According to Hoyland, many people thought that the “politics” of the festivals were contained as much in the general image that the festivals created as in any overt statements made from the stage or elsewhere.  That image contained implicit statements, one of the most important of which was the image of cultural and political diversity.  It may well be that, as he suggests, the image had more effect on changing people’s political awareness than any of the information put over about the issue of jobs.”  Yet such information – or at least the broad political message of it – would have been difficult to ignore

Hollingsworth himself says that “the overall feeling of the festivals was positive and celebratory” and that there was an awareness by the thousands who attended them that they were there “under the banner of an alternative economic policy that would create jobs”.  The GLC hierarchy certainly regarded the festivals as a success, even if there were different views on exactly what message people took away.

Bollywood farewell

The Bollywood show, advertised as An Evening of Asian Music, on March 25 1986, was one of a number of farewell concerts put on by the GLC to mark its abolition at the end of the month – and which reignited claims that Livingstone was throwing away ratepayers’ money.  The authority had asked staff and consultants what they wanted to do and Tony Hollingsworth suggested putting on a concert for London’s large Indian population for whom little to nothing had been done by the GLC.  He had used Ravi Shankar in earlier GLC events, but now wanted musicians appealing to a less up-market audience.

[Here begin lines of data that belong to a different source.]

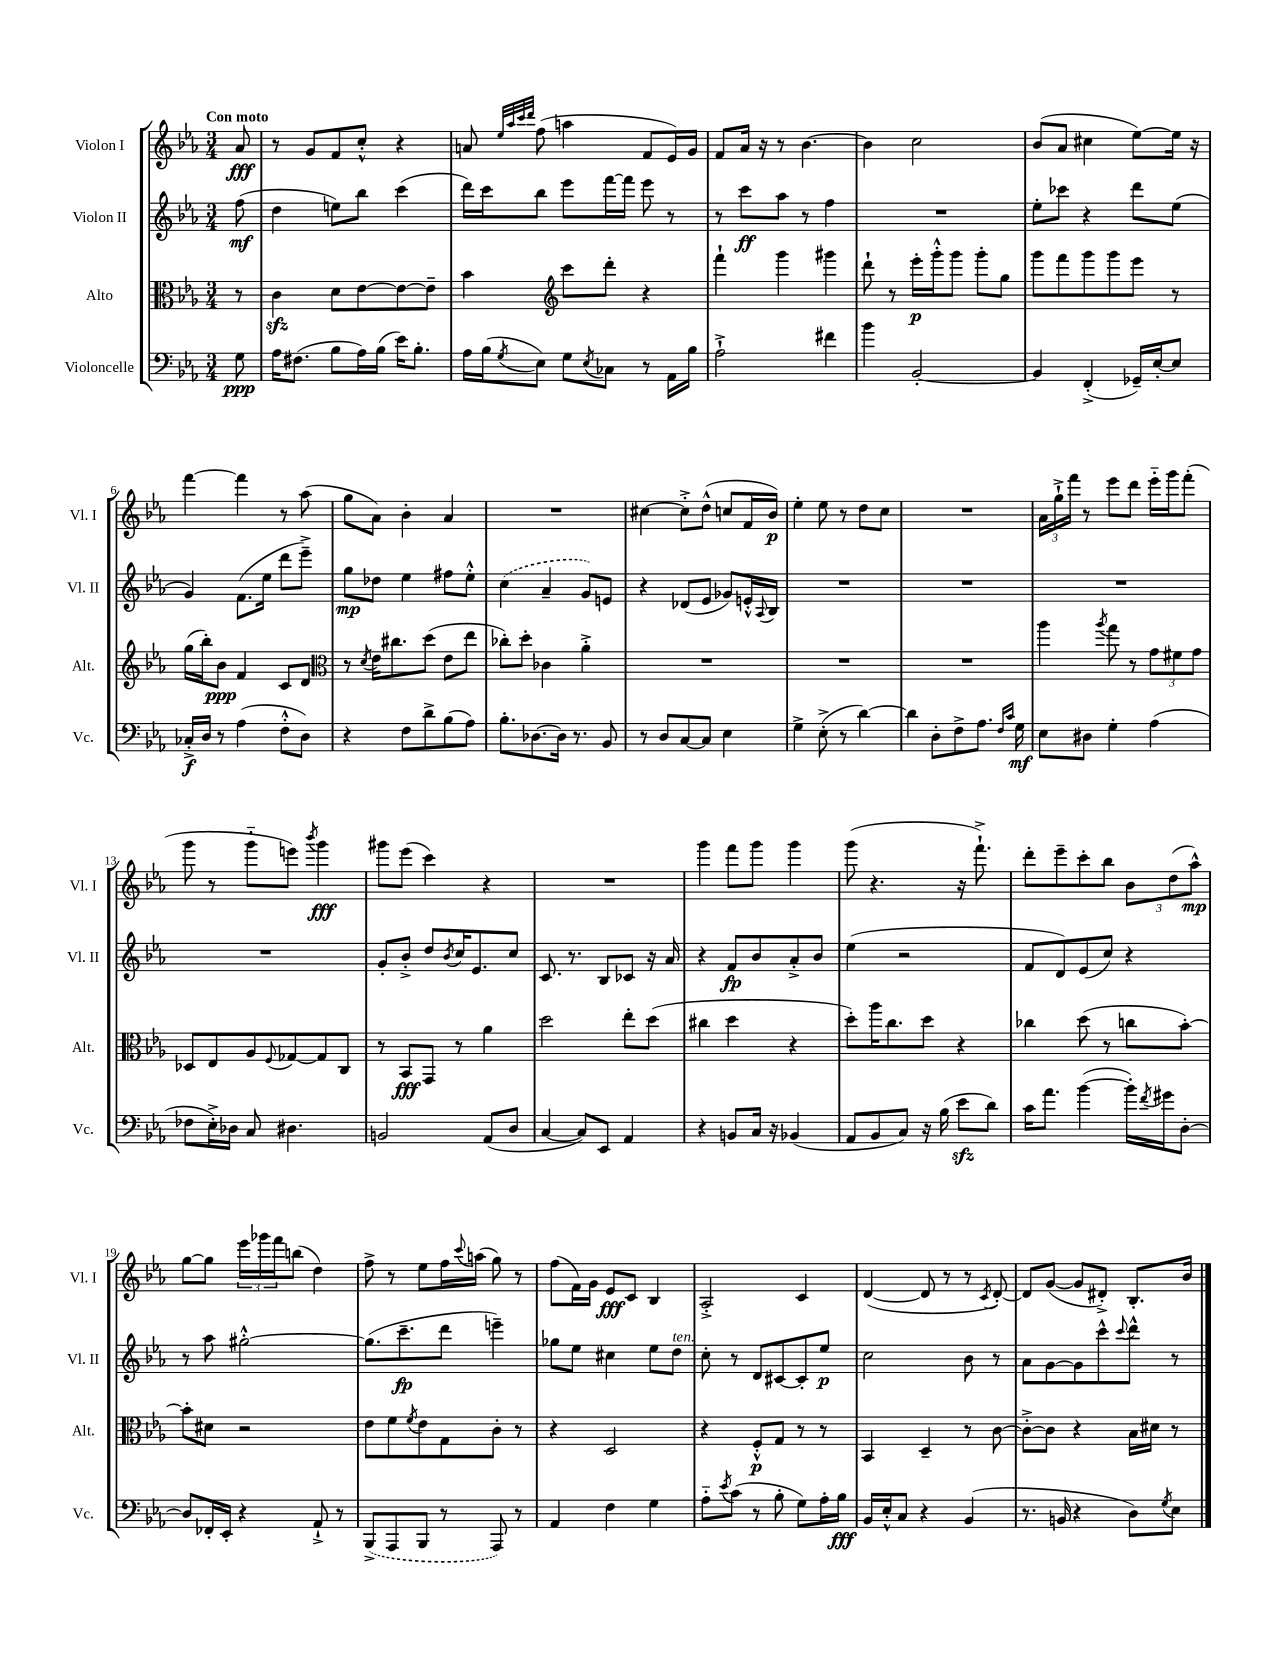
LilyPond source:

<<
\new StaffGroup <<
\new Staff = "s0" \with { instrumentName = "Violon I" shortInstrumentName = "Vl. I" } {
    \clef treble \key ees \major \numericTimeSignature \time 3/4 \partial 8 \tempo "Con moto"
    aes'8\fff |
    r8 g'8 f'8 c''8-.-^ r4 |
    a'8 \grace { ees''32 aes''32 c'''32 d'''32 } f''8( a''4 f'8 ees'16) g'16 |
    f'8 aes'16 r16 r8 bes'4.~ |
    bes'4 c''2 |
    bes'8( aes'8 cis''4 ees''8~) ees''16 r16 |
    f'''4~ f'''4 r8 aes''8( |
    g''8 aes'8) bes'4-. aes'4 |
    R2. |
    cis''4~ cis''8-.-> d''8-^( c''8 f'16 bes'16\p) |
    ees''4-. ees''8 r8 d''8 c''8 |
    R2. |
    \tuplet 3/2 { aes'16 g''16-!-> f'''16 } r8 ees'''8 d'''8 ees'''16-_ g'''16 f'''8-.( |
    g'''8 r8 g'''8-_ e'''8) \acciaccatura { bes'''8 } g'''4\fff |
    gis'''8 ees'''8( c'''4) r4 |
    R2. |
    g'''4 f'''8 g'''8 g'''4 |
    g'''8( r4. r16 f'''8.-!->) |
    d'''8-. ees'''8-- c'''8-. bes''8 \tuplet 3/2 { bes'8 d''8( aes''8-^\mp) } |
    g''8~ g''8 \tuplet 3/2 { ees'''16 ges'''16 f'''16 } b''8( d''4) |
    f''8-> r8 ees''8 f''16 \appoggiatura { c'''8 } a''16( g''8) r8 |
    f''8( f'16) g'16 ees'8\fff c'8 bes4 |
    aes2-.-> c'4 |
    d'4~( d'8 r8 r8 \acciaccatura { c'8 } d'8~-.) |
    d'8 g'8~( g'8 dis'8-.->) bes8.-. bes'16 \bar "|." |
}
\new Staff = "s1" \with { instrumentName = "Violon II" shortInstrumentName = "Vl. II" } {
    \clef treble \key ees \major \numericTimeSignature \time 3/4 \partial 8
    f''8\mf( |
    d''4 e''8) bes''8 c'''4( |
    d'''16) c'''16 bes''8 ees'''8 f'''16~ f'''16 ees'''8 r8 |
    r8 c'''8\ff aes''8 r8 f''4 |
    R2. |
    ees''8-. ces'''8 r4 d'''8 ees''8( |
    g'4) f'8.( ees''16 d'''8 ees'''8--->) |
    g''8\mp des''8 ees''4 fis''8 ees''8-.-^ |
    \once \slurDashed c''4( aes'4-- g'8) e'8 |
    r4 des'8( ees'8 ges'8) e'16-.-^ \appoggiatura { aes8 } bes16 |
    R2. |
    R2. |
    R2. |
    R2. |
    g'8-. bes'8-.-> d''8 \acciaccatura { bes'8 } c''16 ees'8. c''8 |
    c'8. r8. bes8 ces'8 r16 aes'16 |
    r4 f'8\fp bes'8 aes'8-.-> bes'8 |
    ees''4( r2 |
    f'8 d'8) ees'8( c''8) r4 |
    r8 aes''8 gis''2~-.-^ |
    gis''8.( c'''8.--\fp d'''8 e'''4--) |
    ges''8 ees''8 cis''4 ees''8 d''8^\markup { \italic "ten." } |
    c''8-. r8 d'8 cis'8~ cis'8-. ees''8\p |
    c''2 bes'8 r8 |
    aes'8 g'8~ g'8 c'''8-^ \appoggiatura { c'''8 } d'''8-^ r8 \bar "|." |
}
\new Staff = "s2" \with { instrumentName = "Alto" shortInstrumentName = "Alt." } {
    \clef alto \key ees \major \numericTimeSignature \time 3/4 \partial 8
    r8 |
    c'4\sfz d'8 ees'8~ ees'8~ ees'8-- |
    bes'4 \clef treble c'''8 d'''8-. r4 |
    f'''4-! g'''4 gis'''4 |
    d'''8-! r8 ees'''16-.\p g'''16-.-^ g'''8 g'''8-. g''8 |
    g'''8 f'''8 g'''8 g'''8 ees'''8 r8 |
    g''16( bes''16-.) bes'8\ppp f'4 c'8 d'8 |
    \clef alto r8 \acciaccatura { d'8 } ees'16 cis''8. d''8( ees'8 ees''8 |
    ces''8-.) d''8-. ces'4 aes'4-.-> |
    R2. |
    R2. |
    R2. |
    aes''4 \acciaccatura { aes''8 } g''8 r8 \tuplet 3/2 { g'8 fis'8 g'8 } |
    des8 ees8 aes8 \appoggiatura { f8 } ges8~ ges8 c8 |
    r8 bes,8\fff g,8 r8 aes'4 |
    d''2 ees''8-. d''8( |
    cis''4 d''4 r4 |
    d''8-.) aes''16 c''8. d''8 r4 |
    ces''4 d''8( r8 c''8 bes'8~-.) |
    bes'8-. dis'8 r2 |
    ees'8 f'8 \acciaccatura { f'8 } ees'8 g8 c'8-. r8 |
    r4 d2 |
    r4 f8-.-^\p g8 r8 r8 |
    bes,4 d4-- r8 c'8~ |
    c'8~-.-> c'8 r4 bes16 dis'16 r8 \bar "|." |
}
\new Staff = "s3" \with { instrumentName = "Violoncelle" shortInstrumentName = "Vc." } {
    \clef bass \key ees \major \numericTimeSignature \time 3/4 \partial 8
    g8\ppp |
    aes16 fis8.( bes8 aes16) bes16( ees'16) bes8.-. |
    aes16 bes16( \acciaccatura { g8 } ees8) g8 \acciaccatura { ees8 } ces8 r8 aes,16 bes16 |
    aes2-!-> fis'4 |
    bes'4 bes,2~-. |
    bes,4 f,4-.->( ges,16--) ees16~-. ees8 |
    ces16-.->\f d16 r8 aes4( f8-.-^ d8) |
    r4 f8 d'8-> bes8( aes8) |
    bes8.-. des8.~ des16 r8. bes,8 |
    r8 d8 c8~ c8 ees4 |
    g4-> ees8-.->( r8 d'4~) |
    d'4 d8-. f8-> aes8. \grace { f16 c'16 } g16\mf |
    ees8 dis8 g4-. aes4( |
    fes8 ees16-.->) des16 c8 dis4. |
    b,2 aes,8( d8 |
    c4~ c8) ees,8 aes,4 |
    r4 b,8 c16 r16 bes,4( |
    aes,8 bes,8 c8) r16 bes16( ees'8\sfz d'8) |
    c'16 aes'8. bes'4~( bes'16-.) \acciaccatura { f'8 } gis'16 d8~-. |
    d8 fes,16-. ees,16-. r4 aes,8-!-> r8 |
    \once \slurDashed bes,,8->( aes,,8 bes,,8 r8 aes,,8) r8 |
    aes,4 f4 g4 |
    aes8-_ \acciaccatura { ees'8 } c'8( r8 bes8-. g8) aes16-. bes16\fff |
    bes,16 ees16-.-^ c8 r4 bes,4( |
    r8. b,16 r4 d8) \acciaccatura { g8 } ees8 \bar "|." |
}
>>
>>
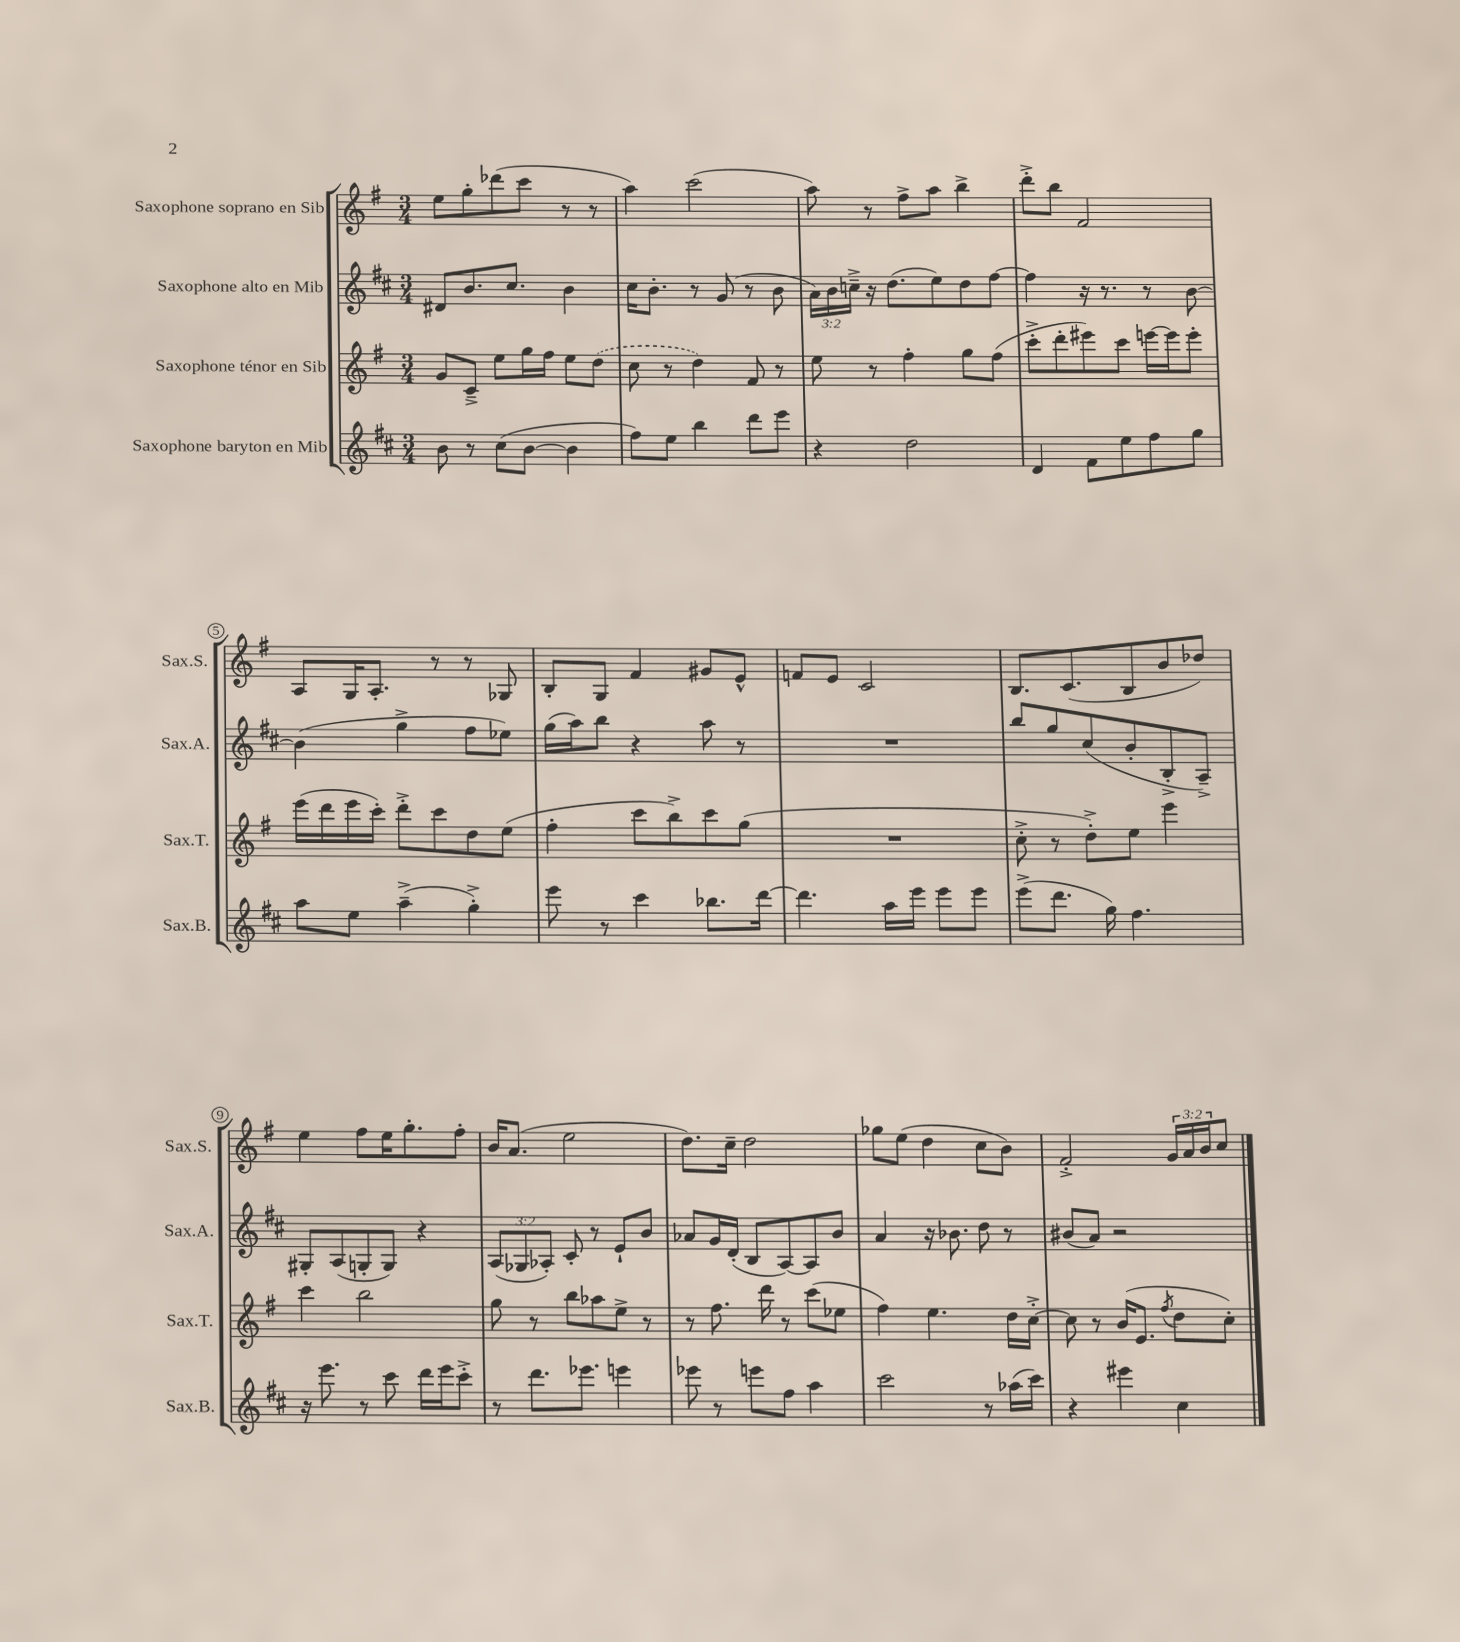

**kern	**kern	**kern	**kern
*staff4	*staff3	*staff2	*staff1
*clefG2	*clefG2	*clefG2	*clefG2
*k[f#c#]	*k[f#]	*k[f#c#]	*k[f#]
*M3/4	*M3/4	*M3/4	*M3/4
8b	8g	8d#	8ee
8r	8c~^	8.b	8gg'
(8cc#	8ee	.	(8ddd-
.	.	8.cc#	.
[8b	16gg	.	8ccc
.	16ff#	.	.
4b]	8ee	4b	8r
.	(8dd	.	8r
=	=	=	=
8ff#)	8cc	16cc#	4aa)
.	.	8.b'	.
8ee	8r	.	.
4bb	4dd)	8r	(2ccc
.	.	(8g	.
8ddd	8f#	8r	.
8eee	8r	8b	.
=	=	=	=
4r	8ee	24a)	8aa)
.	.	24b	.
.	.	24cc~^	.
.	8r	16r	8r
.	.	(8.dd	.
2dd	4ff#'	.	8ff#^
.	.	8ee)	8aa
.	8gg	8dd	4bb^
.	(8ff#	[8ff#	.
=	=	=	=
4d	8ccc'^	4ff#]	8ddd'^
.	8ddd'	.	8bb
8f#	8eee#)	16r	2f#
.	.	8.r	.
8ee	8ccc	.	.
8ff#	[16eee	8r	.
.	16eee]	.	.
8gg	8eee'	[8b	.
=	=	=	=
8aa	(16eee	(4b]	8A
.	16ddd	.	.
8ee	16eee	.	16G
.	16ccc')	.	8.A'
(4aa~^	8ddd'^	4gg^	.
.	8ccc	.	8r
4gg'^)	8dd	8ff#	8r
.	(8ee	8ee-)	8G-
=	=	=	=
8eee	4ff#'	(16gg	8B'
.	.	16aa)	.
8r	.	8bb	8G
4ccc#	8ccc	4r	4f#
.	8bb^)	.	.
8.bb-	8ccc	8aa	8g#
.	(8gg	8r	8e^^
[16ddd	.	.	.
=	=	=	=
4.ddd]	2.r	2.r	8f
.	.	.	8e
.	.	.	2c
16aa	.	.	.
16eee	.	.	.
8eee	.	.	.
8eee	.	.	.
=	=	=	=
(8eee^	8cc'^	8bb	8.B
8.ddd	8r	8gg	.
.	.	.	(8.c
.	8dd'^)	(8cc#	.
16gg)	.	.	.
4.ff#	8ee	8b'	8B
.	4eee	8B'^	8b
.	.	8A~^)	8dd-)
=	=	=	=
16r	4ccc	8G#'	4ee
8.eee	.	.	.
.	.	(8A	.
8r	2bb	8G'	8ff#
8ccc#	.	8G)	16ee
.	.	.	8.gg'
16ddd	.	4r	.
16eee	.	.	.
8ccc#'^	.	.	8ff#'
=	=	=	=
8r	8gg	(12A	16b
.	.	.	(8.a
.	.	12G-	.
8.ddd	8r	.	.
.	.	12A-')	.
.	8bb	8c#'	2ee
8.eee-	.	.	.
.	8aa-	8r	.
4eee	8ee^	8e`	.
.	8r	8b	.
=	=	=	=
8eee-	8r	8a-	8.dd)
8r	8.ff#	16g	.
.	.	(16d'	16cc~
8eee	.	8B	2dd
.	16ddd	.	.
8ff#	8r	[8A)	.
4aa	(8ccc	8A]	.
.	8ee-	8b	.
=	=	=	=
2ccc#	4ff#)	4a	8gg-
.	.	.	(8ee
.	4.ee	16r	4dd
.	.	8.b-	.
8r	.	8dd	8cc
(16aa-	16dd	8r	8b)
16ccc#)	[16cc'^	.	.
=	=	=	=
4r	8cc]	(8b#	2f#'^
.	8r	8a)	.
4eee#	(16b	2r	.
.	8.e	.	.
.	8qff#	.	.
4cc#	8dd	.	24g
.	.	.	24a
.	.	.	24b
.	8cc')	.	8cc
==	==	==	==
*-	*-	*-	*-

He booked the Albert Hall and brought over 12 acts, including an orchestra, singers and dancers, from Mumbai.  So far, so normal.  “But I had to learn how to sell the tickets.  You can’t sell them through ticket agencies, you have to go to the corner shops and newsagents of the communities.  You give them a book of tickets, then go back the following week to replace the book.  You don’t pay commission, you give them free tickets.

“We put the first artists on stage and most of the 6,000 crowd stood up and screamed, and they stood and sang and screamed for all three hours of the show.  Afterwards, I joined the artists backstage and then, when they had taken off their make-up and had a drink, I walked them to the exit door to see them to their cars.  We opened the doors and the first artists went out.  There was a huge scream and hundreds of fans rushed forward.  They ran over the top of the cars, which were crushed.  There are normally a hundred or so fans waiting at the stage door after a concert, this time there were hundreds and hundreds.  We retreated inside and ordered new cars and they left by a different exit.”